Kingdom Come Radio Show is a documentary poetics that reads like a gorgeous, shattering symphony. Here the movements of history and the natural world mingle with the strains of personal memoir to create a work of profound music and sensibility. From the terrible imagination of Oppenheimer to the ephemera of mouse tracks, deer antlers, and the “violinings of crickets,” Joni Wallace has assembled an astonishing elegy for our beautiful, doomed Earth.
—Karen Brennan

 

Skeleton grottoes, body sorrows, Hank Williams’ cries, a nightjar’s singsongs: how tangible the loneliness-es in these poems. In such poems, animals keep their distance.

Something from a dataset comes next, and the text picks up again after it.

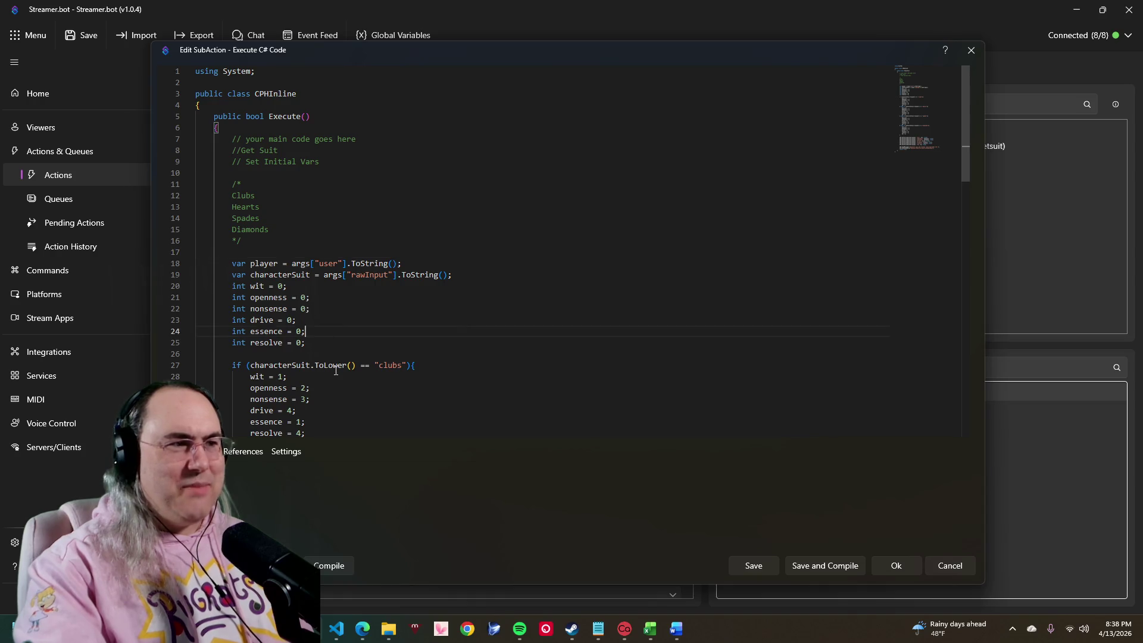
Step: Save and compile the cleaned-up setsuit code
click(337, 389)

The fenced-off ghosts of atomic-bomb tests are the inscrutable blank spaces on western maps, whose moans haunt the redacted lines of history. Terror and wonder are fleetingly captured in the yellowed documents, hand-held films, radio plays, and chance photographs that make up the post-nuclear world of Joni Wallace’s book, which also portends the future—planes become drones, guard towers become cell towers, and the mushroom cloud becomes only the cloud. Wallace is a risk-taking poet who invents new words for old realities, and recovers old words for new realities. We see the terrain in a newly startling light.
—Richard Greenfield

 

 

“Outside us, moves we can’t make/Herd scatter in staggered rays.”  

 

“When the canna, red and waxy, grew up/through the contamination zone, some said/ears of erased things.” 

 

Mesas and Particles
Some nights inside the caterwaul of coyotes
the telephone rings, very late or very early.
My father walks out into darkness.
My mother still sleeping
and I am.
He drives along the road, surreal
in the animal-hours, turns,
drives past a gun tower, past a guard station,
up a hill, another turn and another hill and then
far out across a mesa to a concrete building
where one mile of nothing whispers by.
My father works the machine that makes the mile go past,
invisible flowering.
Some mornings I dream the machine itself is invisible.
There is my father fixing the invisible machine.
He can see through it and I can see
through the thought of it into the azure wave
of morning, wave the color of an iris inside an iris.
Look, he says, no hands.

 

Traces of Lake, a Herd (for J)
When I say the lake reflects below
and for you, I mean ungulate shed

on the lakeshore. I mean chorus,
the way a jinx of trees makes the lake-body,

elk as phrase.

Are they thirsty in the next world?
Are they gazing up?

Inside the whir, soft rush of planets,
wheels of snow turn all around them.

Fancy legs, fancy feet.

Lacuna where a buck exhales
the translucent structure of antlers.

Elk-thought weighting
an iridescent belt of cold.

There are clothes we fill and then
the shed-pile knits a somber tower.

Let down your hair, you say, and I do.
Gesture for cascade, a waterfall, the rush

into dissolve, a pool of lake.
If I say your plane lands, it lands,

spingle-spangle on the runway.

You’re here, late, in the kitchen.
Your shoulders, your midnight arms.

Outside us, moves we can’t make.
Herds scatter in staggered rays.

No perceivable end.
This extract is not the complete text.